### SOURCE MATERIAL ###

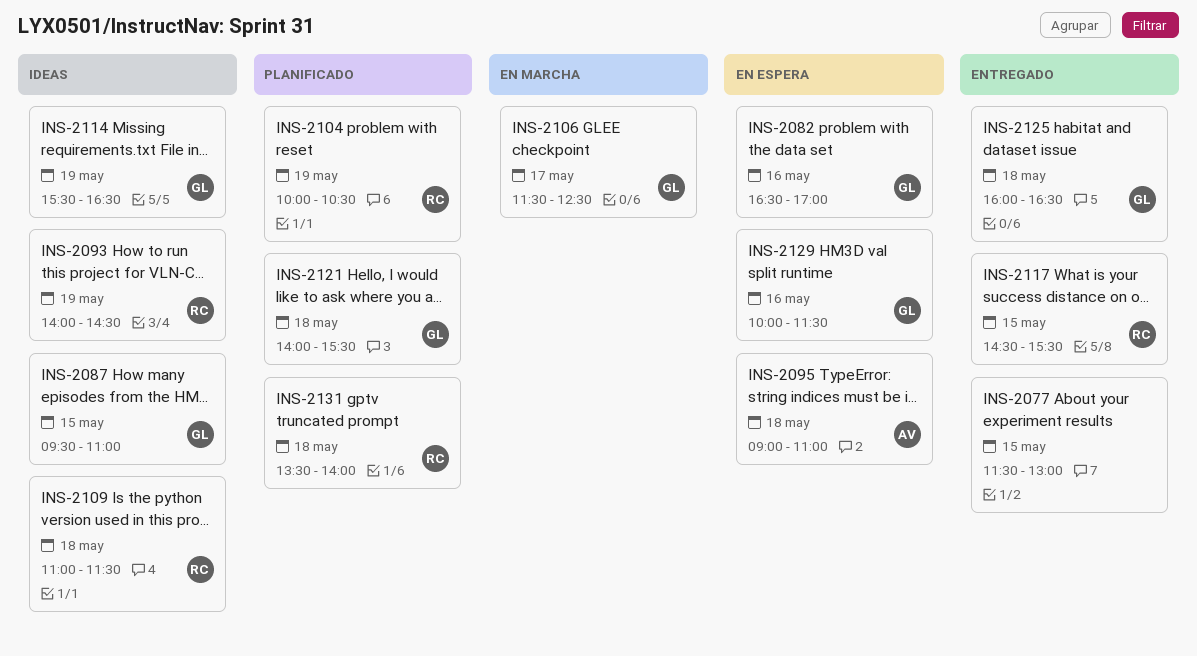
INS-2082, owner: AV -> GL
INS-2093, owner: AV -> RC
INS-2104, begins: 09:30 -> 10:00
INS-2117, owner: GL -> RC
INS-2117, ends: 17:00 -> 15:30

###

Only the lines holding the word "owner" belong in the answer; copy them from the listing above.

_RESPONSE BOX_
INS-2082, owner: AV -> GL
INS-2093, owner: AV -> RC
INS-2117, owner: GL -> RC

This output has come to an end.